The body of the Sumatran tiger at Banda Aceh on Wednesday 3 OctoberThe exact circumstances of the tiger’s death are not clear

Indonesian officials are investigating why one of the world’s rarest tigers died during attempts to transport it to a wildlife sanctuary.

The Sumatran tiger was supposed to have been taken from Banda Aceh on Sumatra island to the sanctuary on Java.

But for reasons correspondents say are unclear, the tiger was instead taken back to Banda Aceh after a stopover.

One report said airline officials took it off the flight after passengers complained about an unpleasant smell.

An autopsy revealed that the tiger died from severe trauma.

Officials say it died while being taken back to Banda Aceh from Medan, another city on Sumatra closer to its intended destination.

A spokesman for Garuda Indonesia airlines insisted that the correct procedures for carrying the animal were followed.

The spokesman told the AFP news agency that Garuda would co-operate with forestry ministry officials in their inquiry.

Wildlife experts estimate that there are about 400 Sumatran tigers left in the wild.

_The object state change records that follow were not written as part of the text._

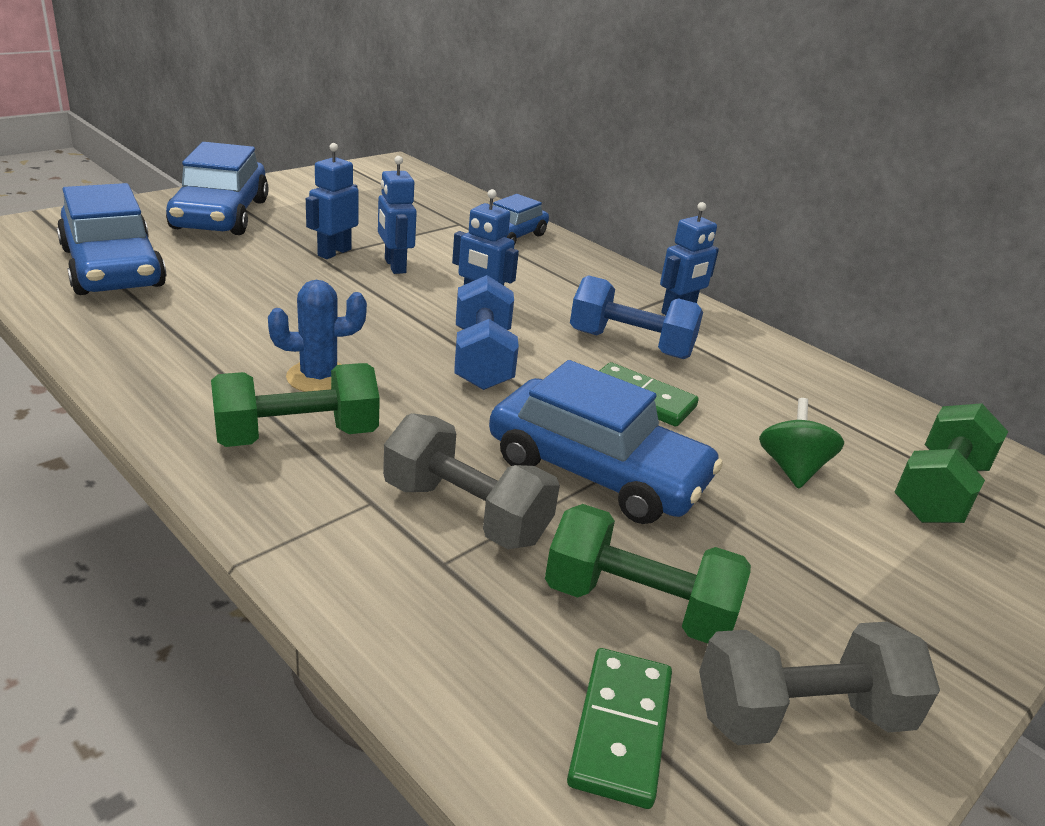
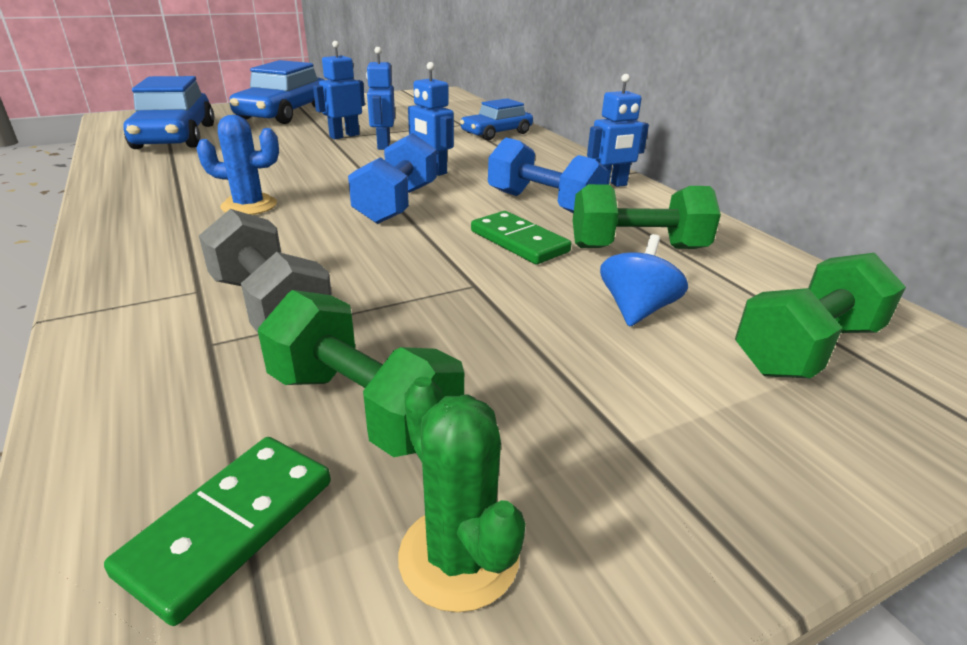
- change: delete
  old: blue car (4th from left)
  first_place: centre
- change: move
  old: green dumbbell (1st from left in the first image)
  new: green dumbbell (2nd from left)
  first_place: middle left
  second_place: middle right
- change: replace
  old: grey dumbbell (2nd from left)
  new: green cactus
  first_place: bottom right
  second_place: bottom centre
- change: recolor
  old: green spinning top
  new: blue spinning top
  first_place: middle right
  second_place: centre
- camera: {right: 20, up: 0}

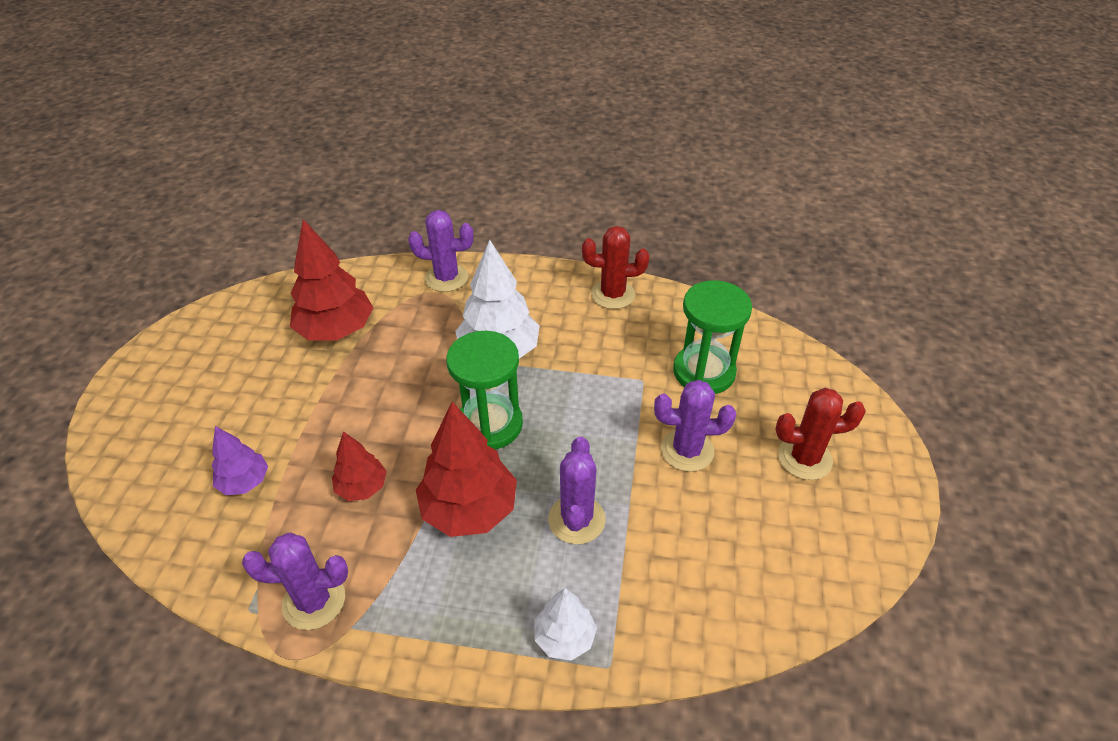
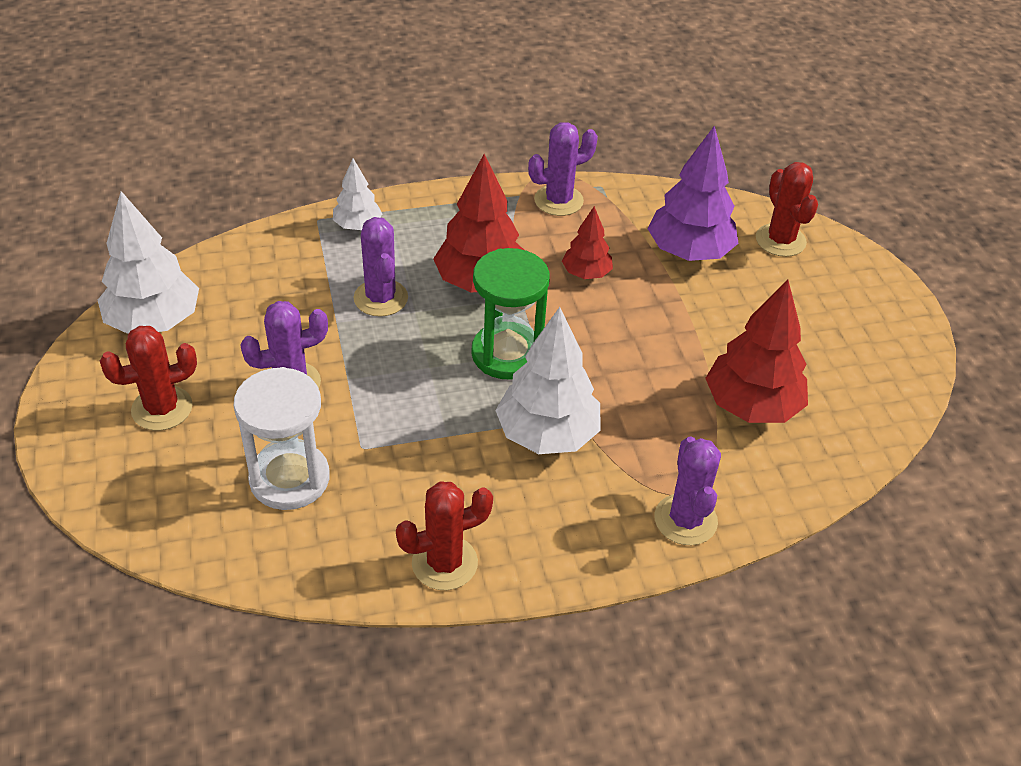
- change: insert
  new: white tree (1st from left)
  second_place: middle left
- change: insert
  new: red cactus (3rd from left)
  second_place: top right
- change: recolor
  old: green hourglass (2nd from left)
  new: white hourglass
  first_place: centre
  second_place: middle left
- change: rotate
  old: purple cactus (2nd from left in the first image)
  first_place: centre
  second_place: middle right
  degrees: -75
- change: resize
  old: purple tree
  first_place: middle left
  second_place: top right
  factor: 1.8
- camera: {right: 155, up: 0}

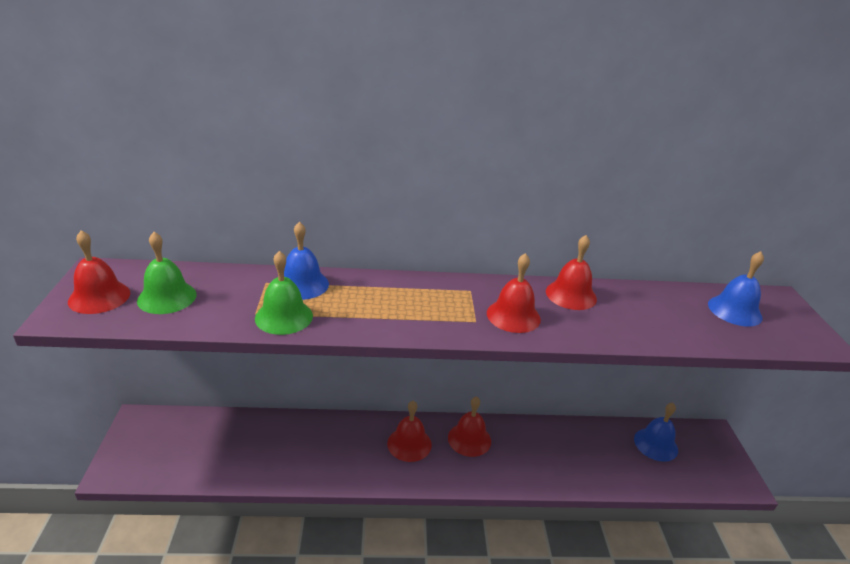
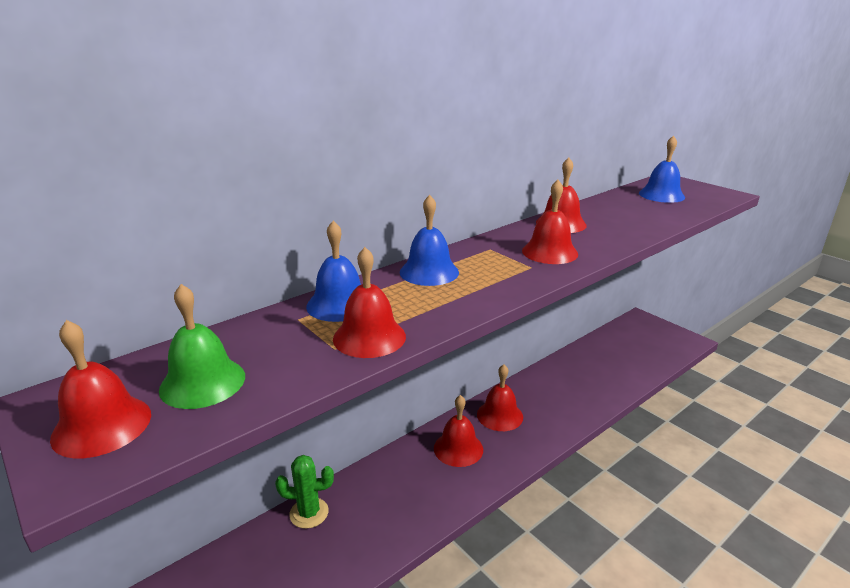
- change: insert
  new: green cactus
  second_place: bottom centre
- change: move
  old: blue bell (2nd from left)
  first_place: bottom right
  second_place: centre
- change: recolor
  old: green bell (2nd from left)
  new: red bell (2nd from left)
  first_place: centre
  second_place: centre
- camera: {right: -35, up: -5}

They have blamed the demise of the animals on rampant human incursions into rapidly diminishing forests.

‘Already dead’

Correspondents say that the precise sequence of events leading up to the tiger’s death are disputed – wildlife officials say that the animal may have been mistreated and that there were passenger complaints about “unpleasant odours”.

“When the tiger arrived [back] in Banda Aceh on the same day, we found out that it was already dead,” conservation agency chief Afan Absory told the AFP news agency.

He said that it was being transported with a gibbon and two bearcats, which have a distinctive smell.

“We are seeking clarification from the airline as they returned the tiger to Banda Aceh without informing our official who was flying with them,” Mr Absory said.

Blood was found coming out of the dead tiger’s nose, he added.

Indonesian forestry ministry spokesman Sumarto Suharno told the BBC that this was not the first time an animal had died during a flight.

He said that a tiger died in 2010 on a plane from Yogya to West Sumatra – and in 2008 a primate died on a flight from Indonesia to Japan.

Correspondents say that the male tiger that died on Wednesday was rescued in 2010 from a forest in Aceh province, where it was threatened by human encroachment onto its territory.